**Problem 1**
Answer these questions using the opinion on rehearing below, one line each:
(a) Who is the appellant asking for rehearing?
(b) Which rule of the Federal Rules of Appellate Procedure does the opinion cite for the rehearing standard?
(c) How does the court rule on the petition?
**Problem 2**
For each statement, say whether it agrees with the opinion on rehearing below, and quote the words that decide it:
(a) The court grants the petition for rehearing.
(b) The issue the court writes to address was raised at oral argument.
(c) The original decision appears at 428 F.3d 132.
**Problem 3**
Pick up the opinion on rehearing below after its final sentence and keep writing.

**Quoted passage**
****************

SOTOMAYOR, Circuit Judge.
ON PETITION FOR REHEARING
Appellant Eliot S. Sash petitions the panel for rehearing to reconsider its decision in
Sash v. Zenk,
428 F.3d 132 (2d Cir.2005). We assume familiarity with our original decision and its underlying facts. Because Sash has failed to show “point[s] of law or fact that ... the court has overlooked or misapprehended,” Fed. R.App. P. 40(a)(2);
see Treadway Cos., Inc. v. Care Corp.,
638 F.2d 357, 386 (2d Cir.1980) (denying petition for rehearing), the petition is denied. We write to address an issue, not raised in the briefs or oral argument in this case, but which Sash argues arises as a result of our earlier opinion.

****************

**Raw data**
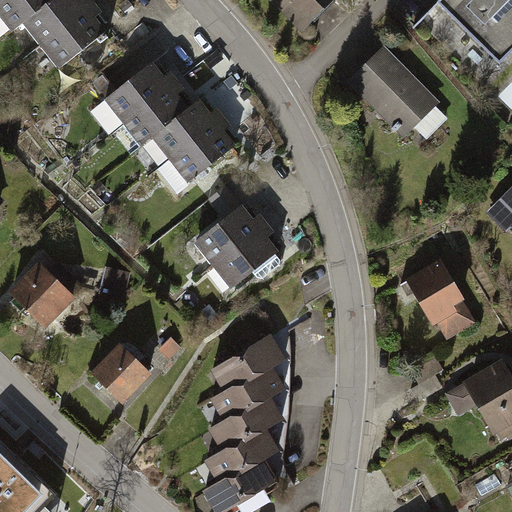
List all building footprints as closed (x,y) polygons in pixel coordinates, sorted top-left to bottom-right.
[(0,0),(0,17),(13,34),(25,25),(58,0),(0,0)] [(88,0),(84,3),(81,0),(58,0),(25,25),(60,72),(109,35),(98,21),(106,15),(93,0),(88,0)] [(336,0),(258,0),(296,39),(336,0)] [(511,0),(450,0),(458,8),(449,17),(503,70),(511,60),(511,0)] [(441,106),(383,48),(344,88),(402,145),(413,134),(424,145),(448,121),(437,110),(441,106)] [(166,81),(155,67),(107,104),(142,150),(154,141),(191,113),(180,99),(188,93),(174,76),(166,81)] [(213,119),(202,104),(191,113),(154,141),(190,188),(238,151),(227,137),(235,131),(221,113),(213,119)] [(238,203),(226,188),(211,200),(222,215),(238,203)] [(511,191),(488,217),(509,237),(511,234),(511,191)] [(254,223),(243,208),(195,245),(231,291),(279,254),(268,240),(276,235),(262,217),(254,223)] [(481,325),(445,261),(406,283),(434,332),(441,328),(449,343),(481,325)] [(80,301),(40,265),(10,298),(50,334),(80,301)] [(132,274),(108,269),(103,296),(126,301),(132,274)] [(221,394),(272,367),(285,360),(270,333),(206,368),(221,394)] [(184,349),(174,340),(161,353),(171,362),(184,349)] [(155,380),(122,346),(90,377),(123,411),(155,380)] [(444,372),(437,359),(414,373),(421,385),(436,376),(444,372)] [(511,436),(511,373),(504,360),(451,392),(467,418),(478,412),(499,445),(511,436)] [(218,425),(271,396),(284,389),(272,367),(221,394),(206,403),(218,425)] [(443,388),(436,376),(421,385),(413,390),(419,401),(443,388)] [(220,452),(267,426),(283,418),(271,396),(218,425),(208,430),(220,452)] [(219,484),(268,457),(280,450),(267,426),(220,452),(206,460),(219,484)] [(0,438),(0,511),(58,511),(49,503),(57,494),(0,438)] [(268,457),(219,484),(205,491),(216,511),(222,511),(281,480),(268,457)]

****************

**Task result 1**
(a) Eliot S. Sash
(b) Fed. R. App. P. 40(a)(2)
(c) The petition is denied.

**Task result 2**
(a) No: "the petition is denied."
(b) No: "not raised in the briefs or oral argument in this case"
(c) Yes: "428 F.3d 132 (2d Cir.2005)"

**Task result 3**
I. The Rule of Lenity and the
Ex Post Facto
Doctrine
In our earlier opinion, the threshold question was -whether this Court should resolve ambiguities in 18 U.S.C.
§ 3624(b), the statute governing calculation by the Bureau of Prisons (BOP) of sentencing credits for good behavior in prison, also known as “good time” credit, by reference to the interpretive guidelines set forth in
Chevron U.S.A., Inc. v. Natural Resources Defense Council, Inc.,
467 U.S. 837, 843, 104 S.Ct. 2778, 81 L.Ed.2d 694 (1984), or by reference to the rule of lenity. We held that the rule of lenity does not apply to our interpretation of § 3624(b) because the calculation of good time credit does not concern criminal punishment in a way that implicates either of the purposes of the rule of lenity; in other words, the calculation of sentencing credit is not “criminal” for purposes of the rule of lenity. 428 F.3d at 135. Sash argues that this holding contradicts Supreme Court precedent establishing that such calculations are criminal for purposes of an
ex post facto
analysis.
We address Sash’s argument to avoid any confusion as to the import of our earlier opinion.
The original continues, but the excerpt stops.